STAN & OLLIE Photo | Entertainment One
There is plenty to admire in the sedate but moving biopic “Stan and Ollie,” a bittersweet journey through the last days of the legendary comedic duo Laurel and Hardy. After making more than 100 successful films together, both silent and talking, time has taken its toll on their relationship and they are old news. In 1953, they reunite for a live tour of their most beloved material to try to drum up interest to finance another film together.
They also drum up past conflicts and resentments, primarily over their dueling natures. In a flashback to their heyday in 1937, we see that Stan Laurel (Steve Coogan) wanted greater creative control and more money, and resented Oliver Hardy’s (John C. Reilly) placating nature that kept him from trying to leverage their contracts. Tidbits about their failed romances and marriages are dangled but not explored. We even see Hardy making one movie with someone else, a concept that becomes unthinkable to the audience as the film progresses.
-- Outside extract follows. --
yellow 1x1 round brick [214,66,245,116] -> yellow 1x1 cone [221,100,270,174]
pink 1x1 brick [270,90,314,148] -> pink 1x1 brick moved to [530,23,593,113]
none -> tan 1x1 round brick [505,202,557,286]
As they attempt their music hall tour, ticket sales and morale are low. Their smarmy agent suggests some publicity stunts to beef up interest, as most people they meet can’t believe they are still around to perform. They bring their onscreen antics to supposedly real situations, which is fun to watch and also becomes the central theme of the film.
When they first reunite and check into a hotel far beneath their former standards, they fall into a routine over the desk bell tacitly, without discussing it beforehand, and the girl at the desk is more puzzled than delighted. The pair do create genuine pathos from their predicament, which really questions if there is such a thing as their real personalities, compared to what they created. Their lives are a series of impressions of themselves.
And of course the film itself is a series of impressions. It is these actors’ recreations of those actors’ finest moments that are the heart of “Stan and Ollie.” It depends on how deeply your appreciation of seeing an uncannily accurate portrayal of these two runs. Coogan in particular disappears into the role of Laurel, but then, he is a master of impressions, and his voice is likely less familiar to audiences than Reilly’s.
My question is, who is this film for? Die-hard fans will be too distracted over quibbles with accuracy to love it. And if you aren’t a die-hard fan, why would you be interested? I can’t say if this is a generally moving story about old age or friendship outside of an existing interest in the golden age of cinema, because I happen to come from a family with what I have learned is an above-average involvement with Laurel and Hardy.
The two are a moving pair of lifelong friends, with decades of happy and painful memories between them, so to watch them consider their own mortality and what their lives ever meant is sad and interesting. But I don’t know if “Stan and Ollie” boasts a universal appeal. It’s a sweet little film that doesn’t change much from beginning to end; it pretty much asks the same questions the whole time.
If you are interested in Laurel and Hardy, you have to see it, and if you come in as neophyte, maybe you will want to check out some of the original works depicted in this film, such as 1937’s Western spoof “Way Out West,” in which they perform the rightfully iconic soft-shoe dance that is depicted several times in “Stan and Ollie.” We see them filming it for “Way Out West,” then decades later recreate it onstage, sweating buckets and literally near death, but giving the people what they hope they still want.